> _Written problem 1_:
Translate this sentence from the post below into Spanish: "I probably pursued too much, and I will now back off a bit."

> _Excerpt to read_:

+---+

I spent much of last night re-reading DR. There is a lot of great stuff in there that I am applying behind the scenes. My present situation mostly involves the LRT, the trail and error process, and assessing my results. Except when w and I met up 3 weeks ago in person, all of our interactions have been via text message. I am going to transcribe below our interactions Saturday through yesterday. I probably pursued too much, and I will now back off a bit.

Beginning Saturday morning:

Her: Good morning. Wanted to call u last night but very late. Meltdown from work overload. Needed to talk to someone who has been there with me & understands how to calm me down...

Me (half hour later): sorry to hear about your work (her name), Up in the cabin with kids, their friends, and (my parents names)) ... Kinda crazy. Quite a contrast from when you and I would come up here to your happy place. Let me know if you need to talk.. I can try and find a place where I have reception. Hang in there.

+---+

> _Written problem 2_:
Return the lines of the listing below unchanged, beginning at the line that contains "family: Sapindaceae" and continuing through the end of the listing. Leave the pictures out.

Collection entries
+---+

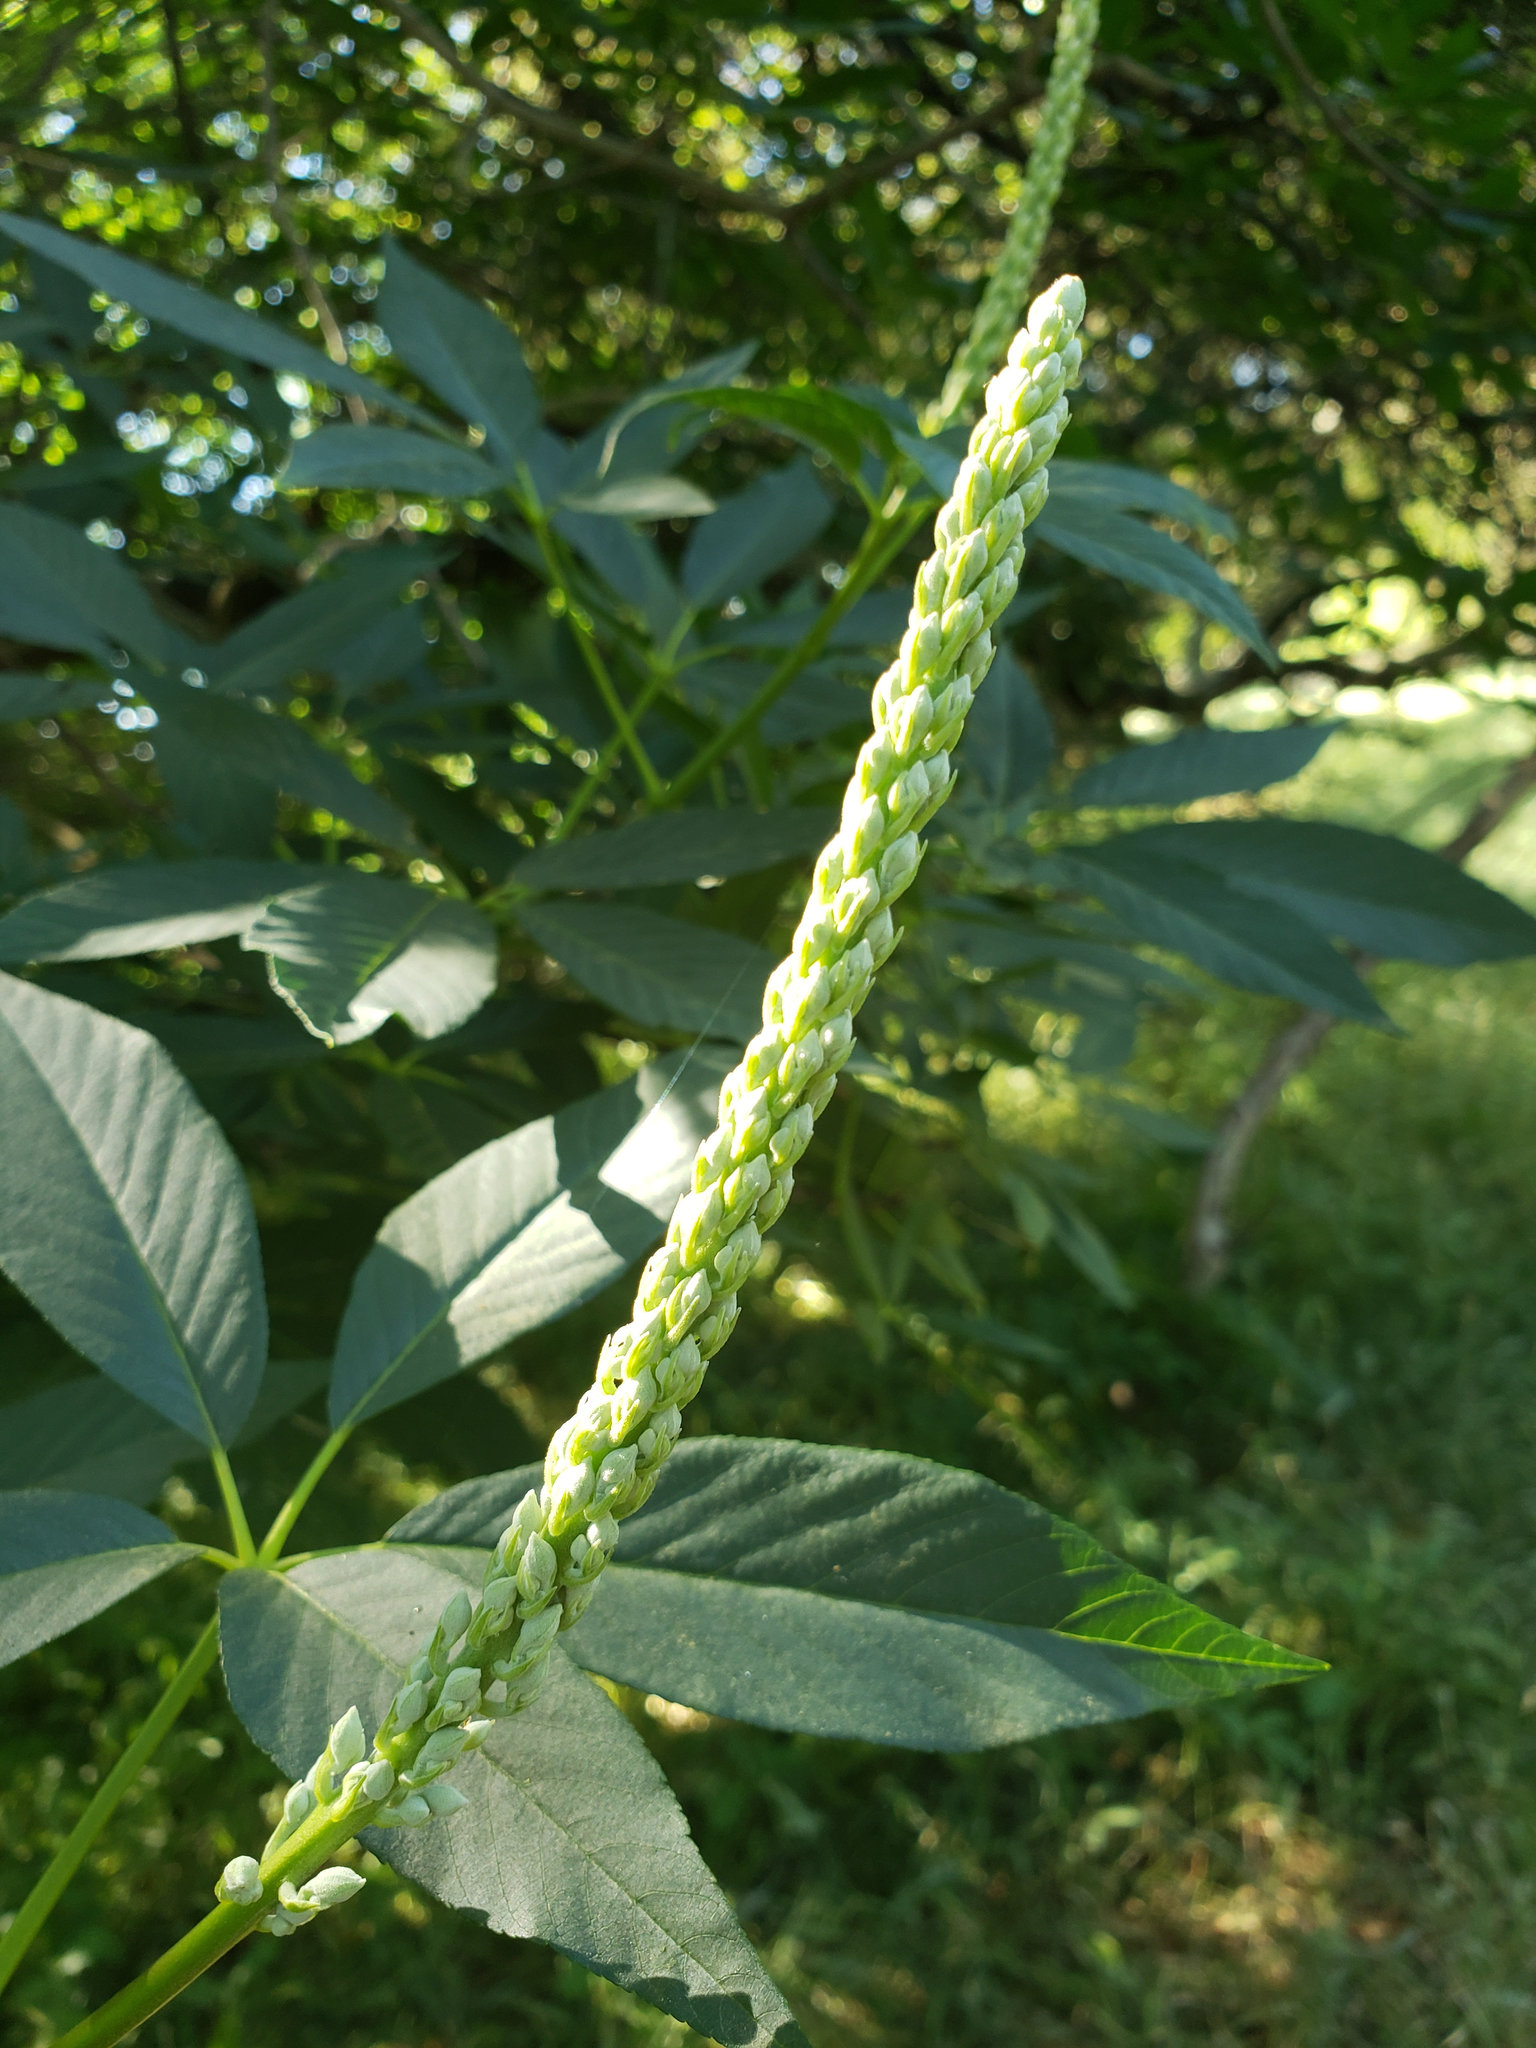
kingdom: Plantae
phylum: Tracheophyta
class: Magnoliopsida
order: Sapindales
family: Sapindaceae
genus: Aesculus
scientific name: Aesculus californica
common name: California buckeye
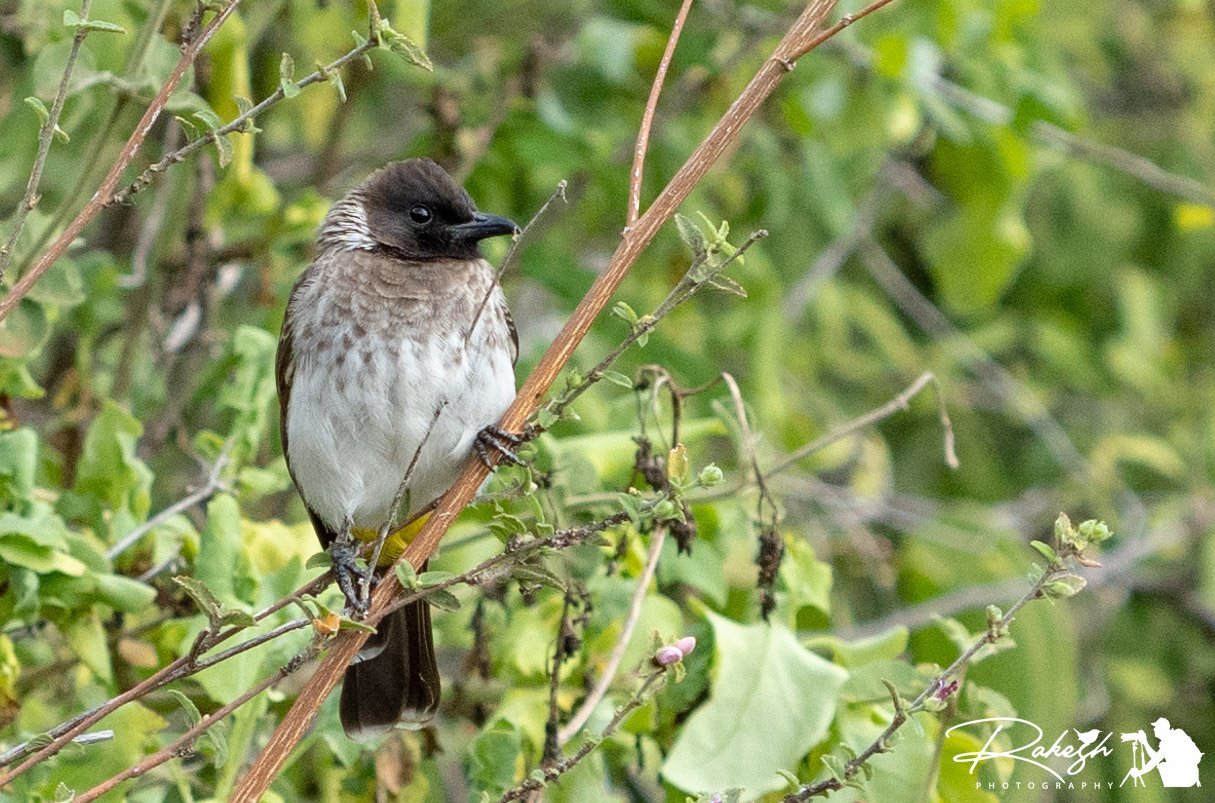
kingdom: Animalia
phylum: Chordata
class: Aves
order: Passeriformes
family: Pycnonotidae
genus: Pycnonotus
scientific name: Pycnonotus barbatus
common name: Common bulbul
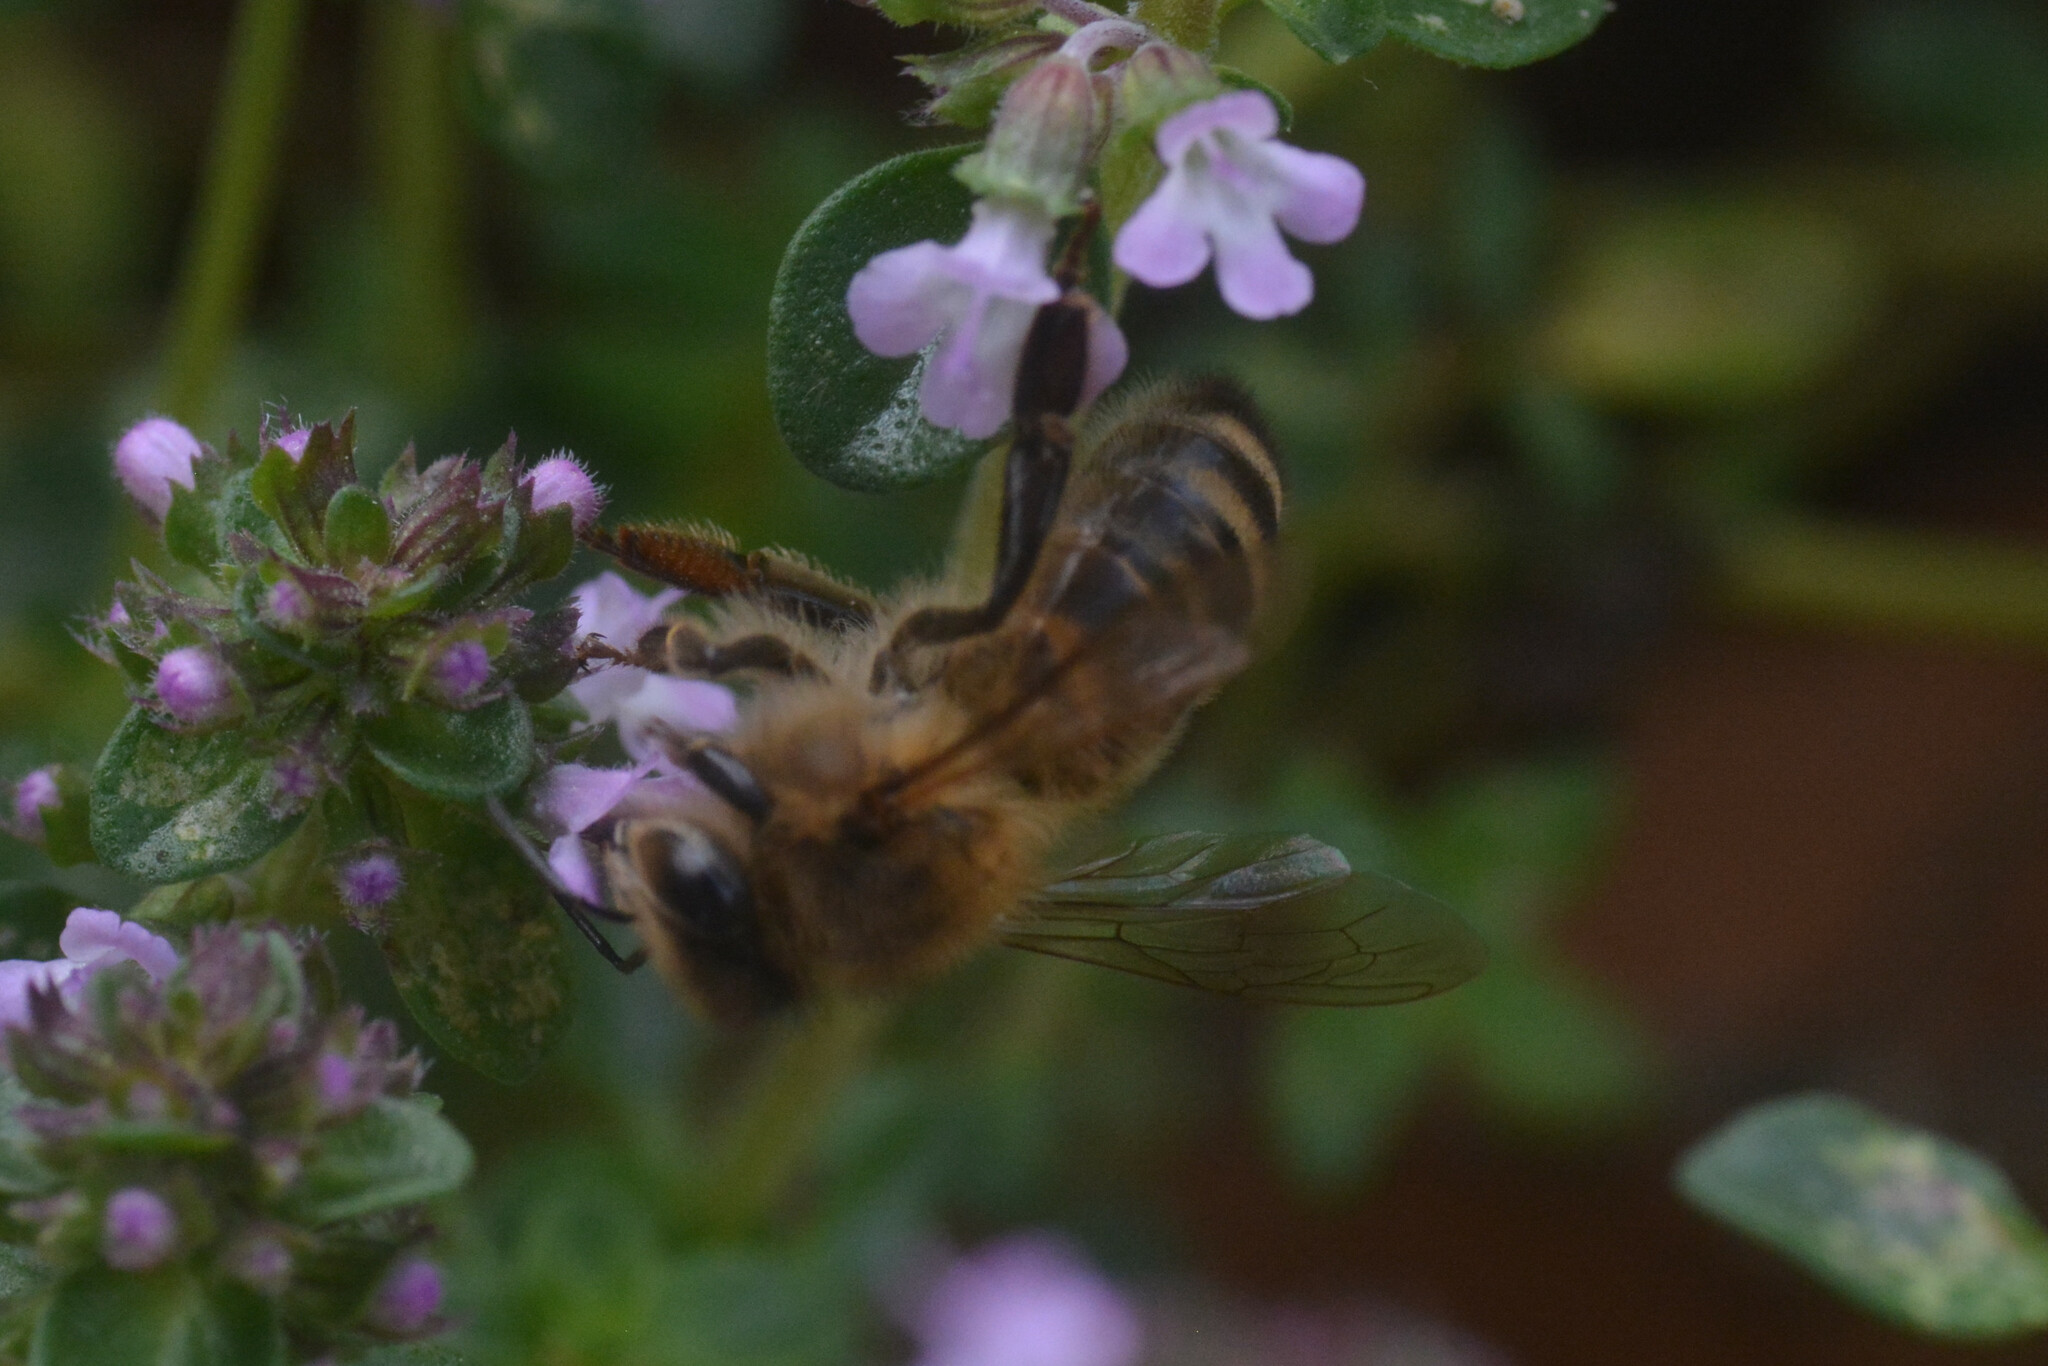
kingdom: Animalia
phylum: Arthropoda
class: Insecta
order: Hymenoptera
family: Apidae
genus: Apis
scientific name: Apis mellifera
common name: Honey bee
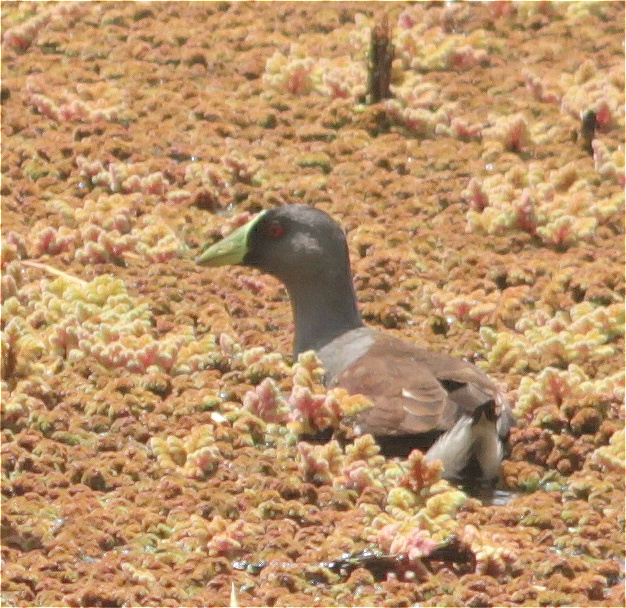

+---+

> _Exercise answer 1_:
Probablemente insistí demasiado, y ahora voy a retroceder un poco.

> _Exercise answer 2_:
family: Sapindaceae
genus: Aesculus
scientific name: Aesculus californica
common name: California buckeye
kingdom: Animalia
phylum: Chordata
class: Aves
order: Passeriformes
family: Pycnonotidae
genus: Pycnonotus
scientific name: Pycnonotus barbatus
common name: Common bulbul
kingdom: Animalia
phylum: Arthropoda
class: Insecta
order: Hymenoptera
family: Apidae
genus: Apis
scientific name: Apis mellifera
common name: Honey bee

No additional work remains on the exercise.